Nur Volkswagen und Volvo sind nach den Erkenntnissen von Transport & Environment (T&E) dazu bereit, auf Elektroantrieb umzustellen, um übereinstimmend mit dem europäischen Ziel der Klimaneutralität zu agieren. BMW, Daimler, Stellantis oder Ford hätten demnach kein wirkliches Konzept, wie sie den Umstieg schaffen könnten. Viele andere tummeln sich im selben Indexbereich. Und Toyota sieht den Elektroumstieg anscheinend überhaupt nicht ein, wobei der japanische Hersteller kürzlich vermeldete, eine eigene Modellfamilie zu lancieren, rein elektrisch.

Doch weil die EU-Zielvorgaben so niedrig seien, könnten zumindest BMW und Daimler die Zielwerte recht einfach erreichen, ohne ihre Produktionsstrategie wesentlich umstellen zu müssen, merkt T&E an. Beide hielten zu sehr an Plug-in-Hybriden fest, die aber mehr Schadstoffe von sich geben, als in den Hochglanzprospekten verkündet wird, wie T&E meint.

Selbst wenn die freiwilligen Zusagen eingehalten würden, würden die Absatzzahlen der batterieelektrischen Fahrzeuge (BEV) in Europa wohl mindestens zehn Prozentpunkte niedriger sein als sie es im Jahre 2030 sein sollten, um im Einklang mit dem Green Deal der EU zu stehen, sagt T&E weiter.

Wir erinnern uns: Bis 2050 soll alles klimaneutral sein. Den Hauptgrund dafür lieferten die schwachen EU-Zielvorgaben. Die Autohersteller rechnen derzeit mit einer Reduzierung der Emissionen bis 2030 von 65 bis 70 Prozent – immerhin das Doppelte der EU-Vorgaben!
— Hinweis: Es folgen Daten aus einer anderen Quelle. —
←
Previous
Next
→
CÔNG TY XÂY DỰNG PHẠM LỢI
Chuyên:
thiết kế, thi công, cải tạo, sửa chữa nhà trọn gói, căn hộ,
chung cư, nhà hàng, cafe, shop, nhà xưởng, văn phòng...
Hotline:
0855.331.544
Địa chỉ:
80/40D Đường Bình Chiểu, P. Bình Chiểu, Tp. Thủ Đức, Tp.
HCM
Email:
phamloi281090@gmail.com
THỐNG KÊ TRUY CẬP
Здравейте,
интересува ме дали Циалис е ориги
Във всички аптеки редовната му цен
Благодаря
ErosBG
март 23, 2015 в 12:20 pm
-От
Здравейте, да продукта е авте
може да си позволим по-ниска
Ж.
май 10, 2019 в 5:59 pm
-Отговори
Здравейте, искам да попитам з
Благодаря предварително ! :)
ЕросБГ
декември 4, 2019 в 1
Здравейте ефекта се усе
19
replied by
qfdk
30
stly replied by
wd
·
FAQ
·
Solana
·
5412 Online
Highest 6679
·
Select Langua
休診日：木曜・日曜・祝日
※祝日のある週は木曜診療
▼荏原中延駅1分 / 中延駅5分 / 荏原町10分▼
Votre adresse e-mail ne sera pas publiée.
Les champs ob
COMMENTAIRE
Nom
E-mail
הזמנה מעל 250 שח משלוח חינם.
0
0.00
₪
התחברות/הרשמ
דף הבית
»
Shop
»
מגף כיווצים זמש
Deutschland als Mekka der E-Mobilität?

T&E ist der Meinung, dass die EU die Industrie lenken sollte und nicht umgekehrt. Und die Autohersteller seien eindeutig in der Lage, auf Elektrofahrzeuge umzustellen. Es fehle jedoch an Anreizen, dies zu tun. Wenn die Informationen stimmen, könnten bis 2030 die Hälfte der von den großen Autoherstellern produzierten Fahrzeuge Stromer sein. Deshalb, so die Meinung von T&E, muss die Kommission die Messlatte über diese Quote hinaus anheben.

Die Daten lassen den Schluss zu, dass die Elektrofahrzeugproduktion in den nächsten acht Jahren die der Verbrenner übersteigt. Deutschland wird dabei im Zentrum der Lieferkette der Elektrofahrzeuge stehen. Immerhin 37 Prozent aller E-Fahrzeuge in Europa werden dann voraussichtlich in Deutschland hergestellt. So ließe sich der Rückgang der Absatzzahlen von Fahrzeugen mit Verbrennungsmotoren ausgleichen.

T&E geht zudem davon aus, dass die Produktion von Elektroautos viel schneller zunehmen werde als heute prognostiziert. Für Deutschland sei die Elektromobilität in Europa eine klare Chance. Allerdings müsse sich das Land jetzt schnell bewegen – egal, ob die EU-Vorgaben das fordern oder nicht, mahnt T&E abschließend.